The ACIP (Advisory Committee on Immunization Practices), a branch of the CDC (Centers for Disease Control and Prevention), recently changed its recommendation for universal administration of the Hepatitis-B vaccine to newborn infants before they leave the hospital. Let’s unpack this recommendation and its consequences.
The AAP (American Academy of Pediatrics) continues to recommend routine delivery of the first Hep-B vaccine within 24 hours after birth. The second and third doses in the series are due at two months and six months of age. Regarding Hep-B vaccination, the AAP released this statement: “The pacing of these doses has been rigorously tested and proven to be safe and effective over several decades. Delaying the birth dose of the Hepatitis-B vaccine has no clear benefits and leaves children vulnerable to infection.” Indeed, newborns who contract Hepatitis-B have a very high likelihood of developing chronic, and possibly fatal, liver disease.
The most common routes of transmission for Hepatitis-B include sexual contact (unprotected sex with an infected individual), blood contact (sharing needles for drug use or tattoo or piercing equipment), contaminated personal grooming items (razors, toothbrushes, nail clippers, or pierced jewelry with microscopic traces of infected blood), and vertical transmission (during childbirth from an infected mother to her baby).
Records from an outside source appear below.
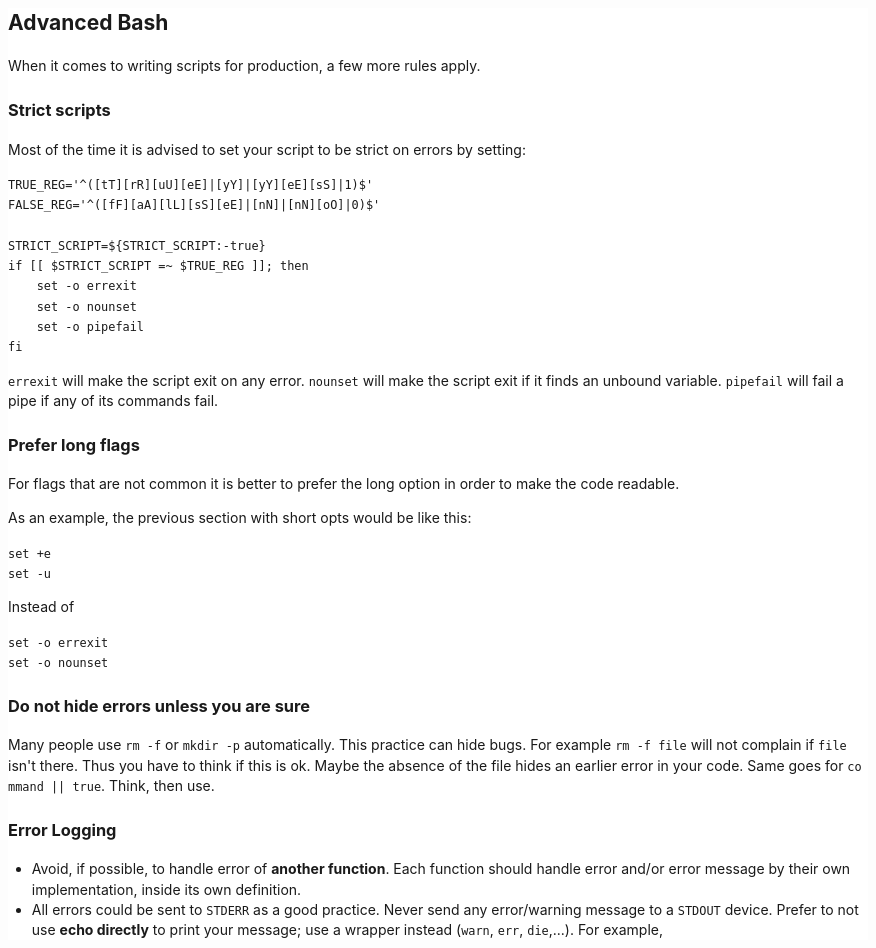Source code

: ## Advanced Bash

When it comes to writing scripts for production, a few more rules apply.

### Strict scripts

Most of the time it is advised to set your script to be strict on errors by setting:

```Shell
TRUE_REG='^([tT][rR][uU][eE]|[yY]|[yY][eE][sS]|1)$'
FALSE_REG='^([fF][aA][lL][sS][eE]|[nN]|[nN][oO]|0)$'

STRICT_SCRIPT=${STRICT_SCRIPT:-true}
if [[ $STRICT_SCRIPT =~ $TRUE_REG ]]; then
    set -o errexit
    set -o nounset
    set -o pipefail
fi
```

`errexit` will make the script exit on any error. `nounset` will make the script
exit if it finds an unbound variable. `pipefail` will fail a pipe if any of its
commands fail.

### Prefer long flags

For flags that are not common it is better to prefer the long option in order
to make the code readable.

As an example, the previous section with short opts would be like this:

```Shell
set +e
set -u
```

Instead of

```Shell
set -o errexit
set -o nounset
```

### Do not hide errors unless you are sure

Many people use `rm -f` or `mkdir -p` automatically. This practice can hide
bugs. For example `rm -f file` will not complain if `file` isn't there. Thus you
have to think if this is ok. Maybe the absence of the file hides an earlier
error in your code. Same goes for `command || true`. Think, then use.

### Error Logging

- Avoid, if possible, to handle error of __another function__. Each function should handle error and/or error message by their own implementation, inside its own definition.
- All errors could be sent to `STDERR` as a good practice. Never send any error/warning message to a `STDOUT` device. Prefer to not use __echo directly__ to print your message; use a wrapper instead (`warn`, `err`, `die`,...). For example,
Up to 90% of babies infected with Hepatitis-B will go on to develop chronic, lifelong disease, including liver damage, cirrhosis, liver cancer, liver failure, and potentially death. Nearly 25% of children with chronic Hepatitis-B will die from liver disease. Vaccination within a day of birth, or delivery of passive Hep-B immune globulin to babies born to infected mothers, can halt this progression. If infected, newborns may demonstrate jaundice, fatigue, abdominal pain, or dark urine. But many affected babies will show no symptoms at all, which can delay diagnosis and put those patients at high risk for serious chronic disease and death.
When it was introduced in 1991, universal newborn vaccination with Hepatitis-B demonstrated a shockingly impressive effect— new infections in children and teens plummeted over 95%, cases of chronic Hepatitis in children fell from about 16,000 cases per year to under 1,000, and Hep-B-associated liver cancer in children became a rarity. Fewer youngsters infected with Hepatitis-B translates into fewer adults with the disease, and that means fewer infections handed down from generation to generation.
Hepatitis status is part of the standard battery of pre-natal testing, but some mothers become infected in-between the time of testing and the baby’s delivery. That means that reserving the Hepatitis-B vaccine for only known cases at risk for vertical transmission will necessarily miss a sliver of the population. So while it might provide more coverage than what is absolutely necessary, the birth dose of the Hepatitis-B vaccine provides immediate protection to the most vulnerable population, and acts as a vital safety net against transmission from mothers during childbirth and accidental exposure from other contacts soon after birth. This approach has already demonstrated remarkable success globally after its initial introduction, preventing long-term morbidity and mortality across generations.